2
votes

Can someone enlighten me what the correct parameters to gluPerspective would be, for the wire cube to be visible similar to how glOrtho renders it in this example? (glOrtho works if you swap it for gluPerspective). As is, this displays a blank window.

I tried cargo-culting (a) many different values to gluPerspective, (b) different sized cubes, (c) different camera angles, (d) translating to different spots on Z; none seem to work. I didn't try adjusting glViewport, my understanding is that it's not needed for a simple example like this.

Also do I understand correctly that glOrtho, gluPerspective and glFrustum are normally mutually exclusive (they're all different ways of specifying a viewing volume) and all are equally usable with gluLookAt?

void display() {
    glClearColor (1, 1, 1, 0);
    glClear (GL_COLOR_BUFFER_BIT);
    glMatrixMode(GL_PROJECTION);
    glLoadIdentity();
    //glOrtho (0, 500, 0, 500, -100, 100);
    gluPerspective (20, 1, 1, 100);
    glMatrixMode(GL_MODELVIEW);
    glLoadIdentity();
    gluLookAt (0, 0, 0, 0, 0, -1, 0, 1, 0); // these are the defaults
    glColor3f(1, 0, 0);
    glTranslatef (250, 250, 0);
    glScalef (2, 2, 2);
    glutWireCube (100.0);
    glFlush();
}

void main (int argc, char **argv) {
    glutInit (&argc, argv);
    glutInitDisplayMode (GLUT_SINGLE | GLUT_RGB | GLUT_DEPTH) ;
    glutInitWindowSize (500, 500);
    glutInitWindowPosition (100, 100);
    int windowHandle = glutCreateWindow ("COMP 390 TME  2 Question 1");
    glutSetWindow (windowHandle);
    glutDisplayFunc (display);
    glutMainLoop();
}
1

1 Answers

2
votes

It is simply impossible to visualize the full cube with only modifying the perspetive parameters. What you have set up is the following, in top view, where +x is going right, +z is going down:

      viewing direction   ^
                          |                 +-+
                          +                 | |
                                            +-+
                       camera at        cube, centered
                        origin         around (250,250,0) 

Now with an orthogonal view, you can actually include object behind the camera. But with a perspecitve one, this is not possible (at least not in a useful sense, you of course can shift the frustum around, but the projection center will then shift with it, so you basically would move the camera). All you can do is using an insanely wide field of view angle (near to 180 degree) to get part of the cube visble. But you cannot set up anything with gluPerspecitve() that making you see the front half of that cube.

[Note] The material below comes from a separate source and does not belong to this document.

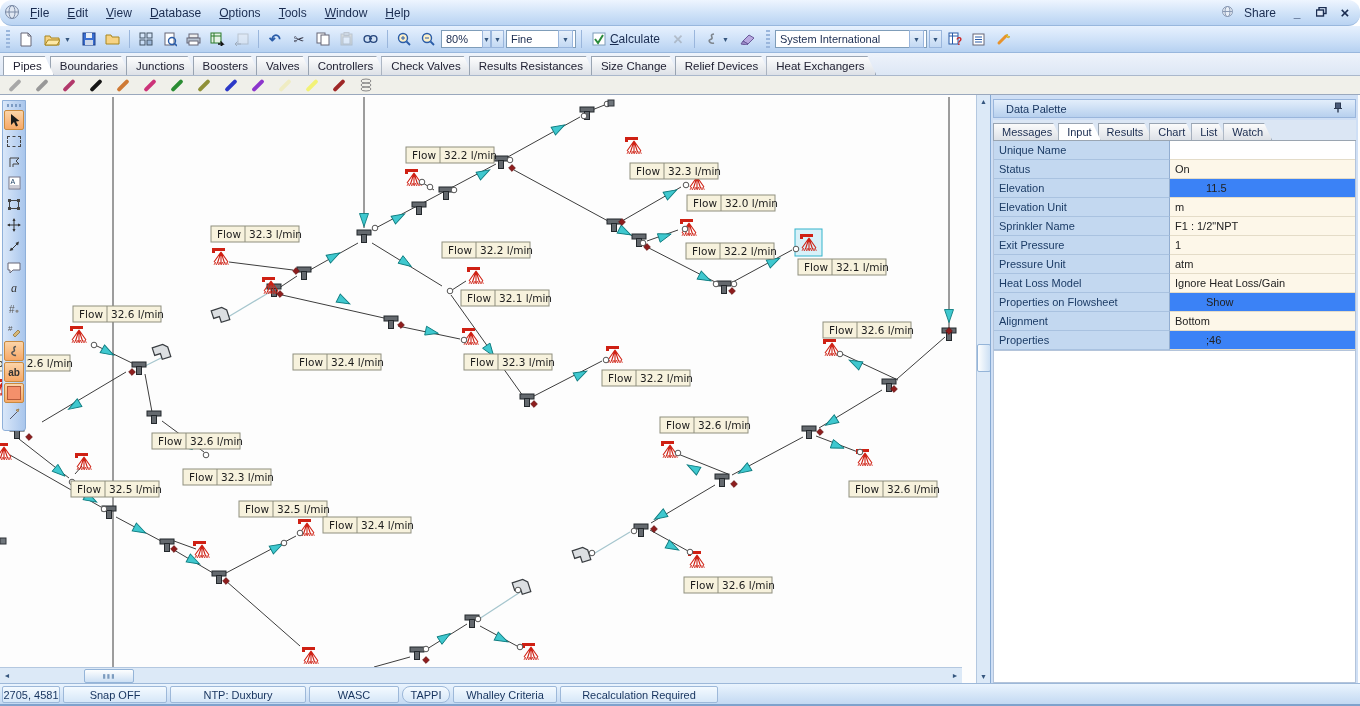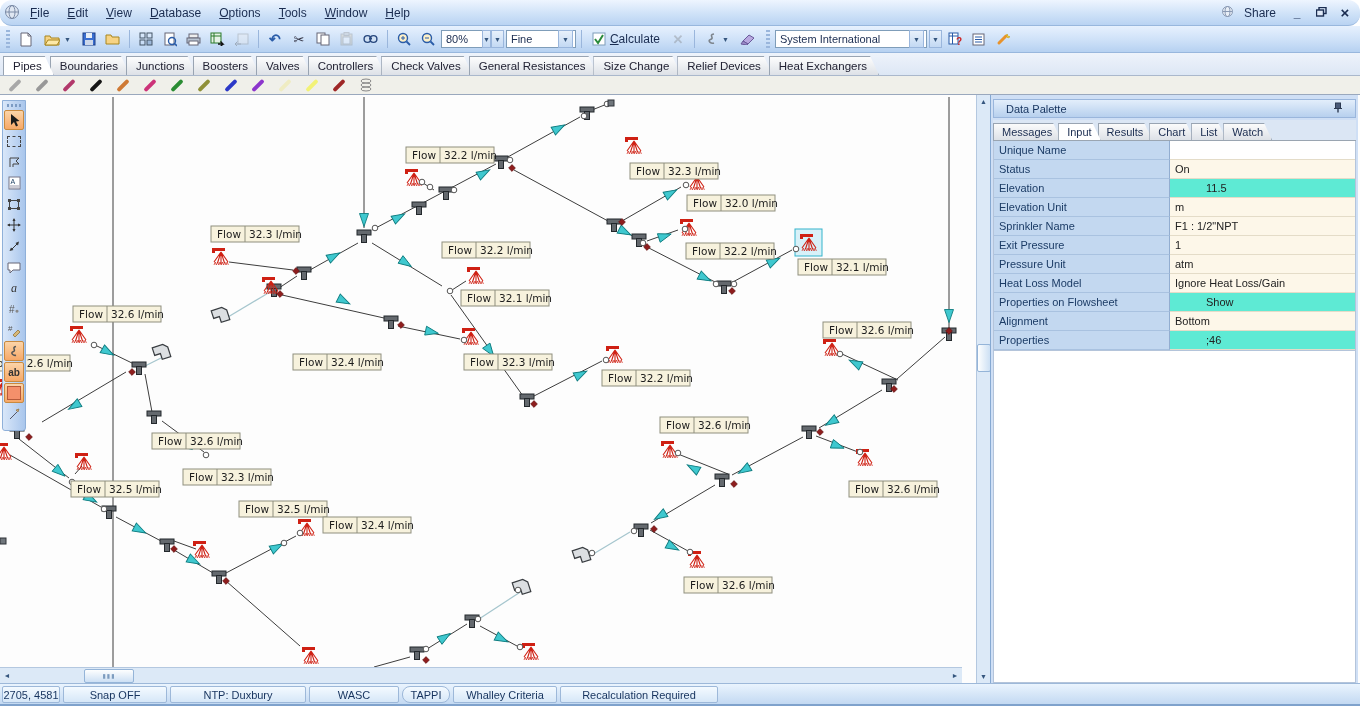"General Resistances" span.tab { text: General -> Results }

I suggest you use some more normal projection and just look at the direction of the cube. If you change that lookat to

gluLookAt (0, 0, 0,  1, 1, 0, 0, 1, 0);

so that you look to the cube, you can use some usual perspective like

gluPerspective (90, aspect, 10, 1000);

Note that aspect should be the width of your viewport divided by the height. This is required so that the image is undistorted, and a square is acutally shown as a square.

The cube might appear very small, since it is only 4 units big, but 250 apart. YOu could of course use a smaller field of view angle ("zooming" with a camera), or just move the camera closer to the cube, or the other way around.